The City’s new push against code violations is similar to the “Click-it or Ticket” initiatives taken by the SC Highway Patrol against seatbelt violations. The public is given advance notice that there will be a stepped-up effort to address violations, and they are given time to fix their issues before facing legal consequences.

The City will prioritize enforcement against properties that are unsafe and unfit for occupancy first, and then blighted properties and other code violations will be addressed second.

“We want to be fair. So, the City is sending out this blanket notice to everyone so that they can come into compliance with the law within the next thirty (30) days,” said Building and Zoning Department Head Jeremy Hudson. “Don’t wait for us to come knocking before you clean up, and don’t assume that simply because you haven’t been cited for a violation before that you won’t be now.” Hudson added. “If you believe your property is in violation because of boarded up windows, overgrown yards, or for whatever reason, or might be in violation, now is the time to fix it. Don’t expect a warning. This is your warning.”

Property owners who have questions about the City’s Code are encouraged to visit the City’s website and click on the link entitled “Clean-Up Crackdown.” A list of common violations is posted, and a link to the entire code is also provided. Those who do not have internet access or who have additional questions may contact City Hall at 864-984-0144.

“Many of the property owners who will face tickets were notified of their violations more than a year ago, and we have tried to be patient to work with them and encourage voluntary compliance,” said Hudson. “Unfortunately, many folks have just ignored our warnings. Now, they should expect consequences.”

Depending on the nature of the code violation, penalties could range from $50 to $1,500. “Just like a speeding ticket, there is nothing personal about the citations which will be issued,” said Hudson. “We just want to do our part to make sure the law is enforced fairly and equally.”

“I think it is important to understand that this initiative is primarily intended to drive people to voluntarily comply with the law and clean up the city. Houses and buildings which are abandoned, overgrown, and blighted become ‘welcome’ signs for criminals, they lower the property values of their neighbors, and they discourage investment in this community,” said Mayor Nathan Senn. “I believe that if people are willing to pay a little bit more to live or do business in the City of Laurens rather than the county, they should expect to receive the benefits of our laws which require property owners to maintain their property. If we don’t do our job enforcing the law, taxpayers aren’t receiving the benefit of living in the clean, beautiful city they should expect. And, we invite other problems like crime. So, we are going to do our part, and we expect every property owner/tenant to do theirs.”

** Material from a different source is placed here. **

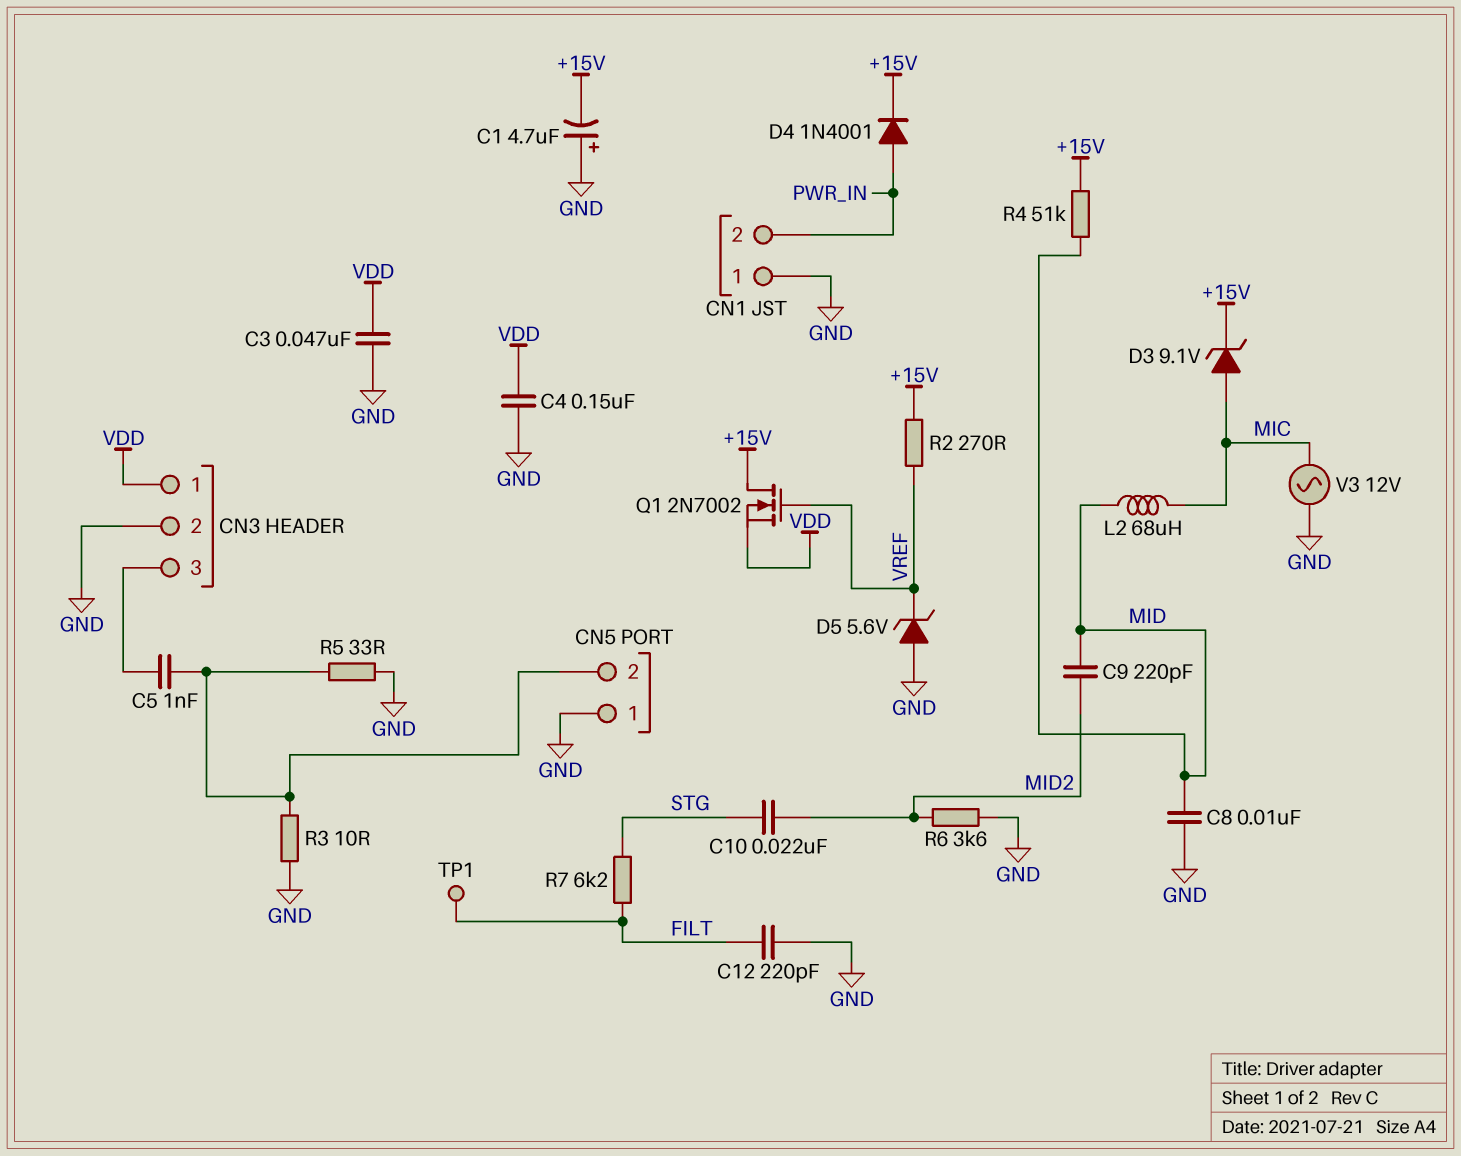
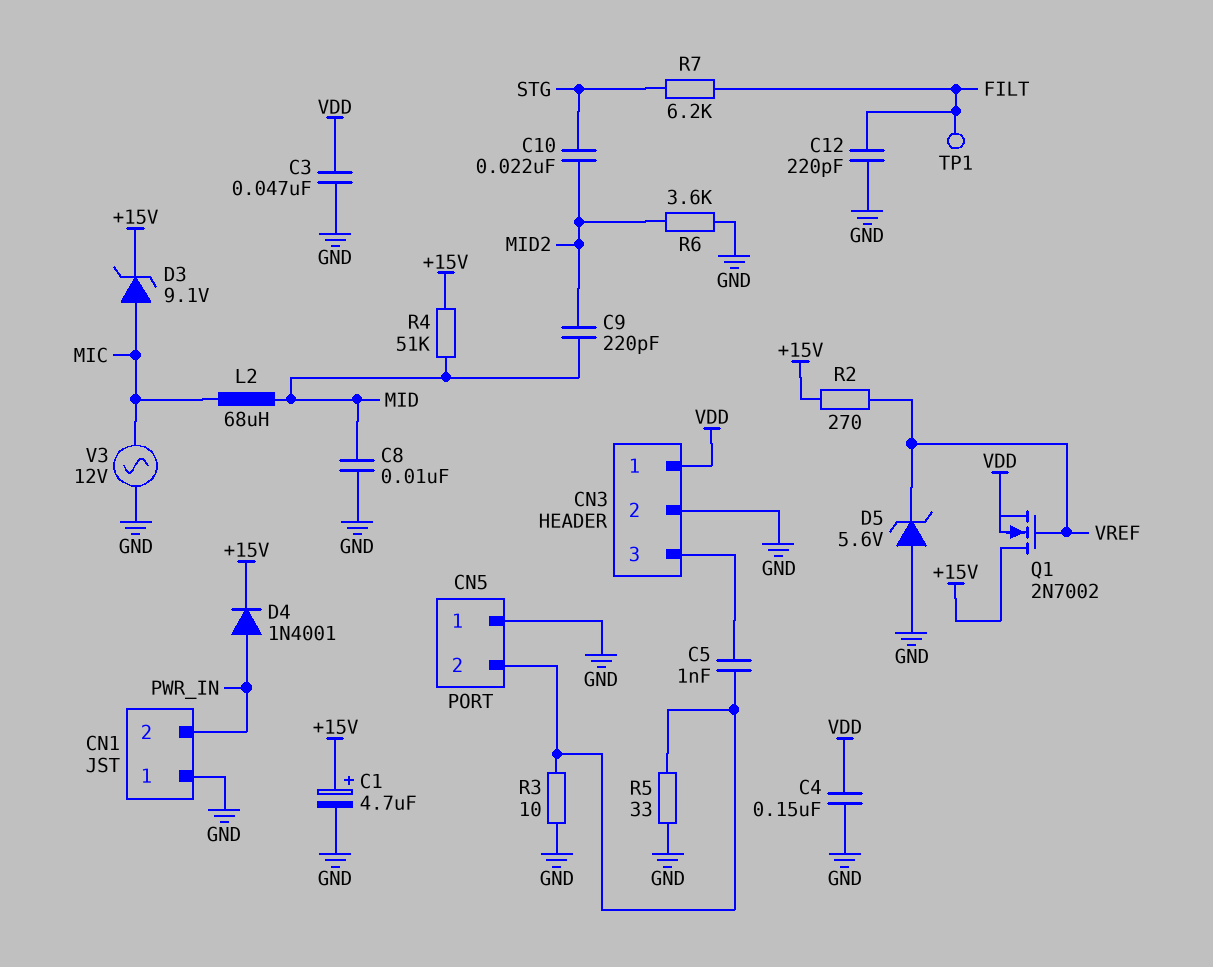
C1: 4.7uF (plus GND, minus +15V) -> 4.7uF (plus +15V, minus GND)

Mayor Senn also expects that stepped-up enforcement against code violations may lead to other criminal prosecutions. “What we have seen from the Laurens Sheriff’s Office is that when they find instances of animal neglect and abuse, there is often other criminal activity taking place. Similarly, if we are taking steps to enforce the law regarding a code violation and it reveals drug-related crime or other criminal activity, we will not hesitate to have our police address those issues as well.”